━━ PROVIDED DATA

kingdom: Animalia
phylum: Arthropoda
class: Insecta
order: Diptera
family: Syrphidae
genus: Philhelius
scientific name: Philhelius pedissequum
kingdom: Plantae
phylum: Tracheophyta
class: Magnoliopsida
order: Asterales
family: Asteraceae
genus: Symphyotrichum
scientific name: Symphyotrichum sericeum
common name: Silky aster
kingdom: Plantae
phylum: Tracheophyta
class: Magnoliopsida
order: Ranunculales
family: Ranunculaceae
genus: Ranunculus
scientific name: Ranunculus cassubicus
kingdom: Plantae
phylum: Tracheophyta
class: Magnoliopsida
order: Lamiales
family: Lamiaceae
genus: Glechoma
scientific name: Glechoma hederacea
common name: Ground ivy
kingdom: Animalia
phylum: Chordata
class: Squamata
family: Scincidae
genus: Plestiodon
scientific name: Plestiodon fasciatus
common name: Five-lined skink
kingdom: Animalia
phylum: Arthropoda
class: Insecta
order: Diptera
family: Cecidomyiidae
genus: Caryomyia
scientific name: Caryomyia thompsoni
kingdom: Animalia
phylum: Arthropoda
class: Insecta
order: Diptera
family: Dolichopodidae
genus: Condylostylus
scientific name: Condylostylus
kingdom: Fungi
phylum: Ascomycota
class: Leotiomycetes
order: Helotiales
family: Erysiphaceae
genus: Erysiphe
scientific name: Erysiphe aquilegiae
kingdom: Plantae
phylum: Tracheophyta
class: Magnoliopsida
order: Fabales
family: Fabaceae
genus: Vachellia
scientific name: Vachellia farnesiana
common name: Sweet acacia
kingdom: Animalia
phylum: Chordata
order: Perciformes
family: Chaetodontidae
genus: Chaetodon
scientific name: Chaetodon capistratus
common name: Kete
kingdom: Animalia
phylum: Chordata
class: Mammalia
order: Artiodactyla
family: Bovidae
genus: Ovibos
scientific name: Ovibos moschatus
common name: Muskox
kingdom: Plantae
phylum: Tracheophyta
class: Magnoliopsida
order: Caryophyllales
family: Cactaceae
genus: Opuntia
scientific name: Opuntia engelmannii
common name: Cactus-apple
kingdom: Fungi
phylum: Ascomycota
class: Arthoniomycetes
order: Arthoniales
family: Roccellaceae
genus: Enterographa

━━━━

WHAT THE EXERCISE ASKS :: Rewrite all of the data above as a two-column CSV with the header row field,value. Give one row per line, with the field name in the field column and its entry in the value column, each in double quotes and with any line breaks turned into spaces.

CORRECT RESPONSE ::
field,value
"kingdom:","Animalia"
"phylum:","Arthropoda"
"class:","Insecta"
"order:","Diptera"
"family:","Syrphidae"
"genus:","Philhelius"
"scientific name:","Philhelius pedissequum"
"kingdom:","Plantae"
"phylum:","Tracheophyta"
"class:","Magnoliopsida"
"order:","Asterales"
"family:","Asteraceae"
"genus:","Symphyotrichum"
"scientific name:","Symphyotrichum sericeum"
"common name:","Silky aster"
"kingdom:","Plantae"
"phylum:","Tracheophyta"
"class:","Magnoliopsida"
"order:","Ranunculales"
"family:","Ranunculaceae"
"genus:","Ranunculus"
"scientific name:","Ranunculus cassubicus"
"kingdom:","Plantae"
"phylum:","Tracheophyta"
"class:","Magnoliopsida"
"order:","Lamiales"
"family:","Lamiaceae"
"genus:","Glechoma"
"scientific name:","Glechoma hederacea"
"common name:","Ground ivy"
"kingdom:","Animalia"
"phylum:","Chordata"
"class:","Squamata"
"family:","Scincidae"
"genus:","Plestiodon"
"scientific name:","Plestiodon fasciatus"
"common name:","Five-lined skink"
"kingdom:","Animalia"
"phylum:","Arthropoda"
"class:","Insecta"
"order:","Diptera"
"family:","Cecidomyiidae"
"genus:","Caryomyia"
"scientific name:","Caryomyia thompsoni"
"kingdom:","Animalia"
"phylum:","Arthropoda"
"class:","Insecta"
"order:","Diptera"
"family:","Dolichopodidae"
"genus:","Condylostylus"
"scientific name:","Condylostylus"
"kingdom:","Fungi"
"phylum:","Ascomycota"
"class:","Leotiomycetes"
"order:","Helotiales"
"family:","Erysiphaceae"
"genus:","Erysiphe"
"scientific name:","Erysiphe aquilegiae"
"kingdom:","Plantae"
"phylum:","Tracheophyta"
"class:","Magnoliopsida"
"order:","Fabales"
"family:","Fabaceae"
"genus:","Vachellia"
"scientific name:","Vachellia farnesiana"
"common name:","Sweet acacia"
"kingdom:","Animalia"
"phylum:","Chordata"
"order:","Perciformes"
"family:","Chaetodontidae"
"genus:","Chaetodon"
"scientific name:","Chaetodon capistratus"
"common name:","Kete"
"kingdom:","Animalia"
"phylum:","Chordata"
"class:","Mammalia"
"order:","Artiodactyla"
"family:","Bovidae"
"genus:","Ovibos"
"scientific name:","Ovibos moschatus"
"common name:","Muskox"
"kingdom:","Plantae"
"phylum:","Tracheophyta"
"class:","Magnoliopsida"
"order:","Caryophyllales"
"family:","Cactaceae"
"genus:","Opuntia"
"scientific name:","Opuntia engelmannii"
"common name:","Cactus-apple"
"kingdom:","Fungi"
"phylum:","Ascomycota"
"class:","Arthoniomycetes"
"order:","Arthoniales"
"family:","Roccellaceae"
"genus:","Enterographa"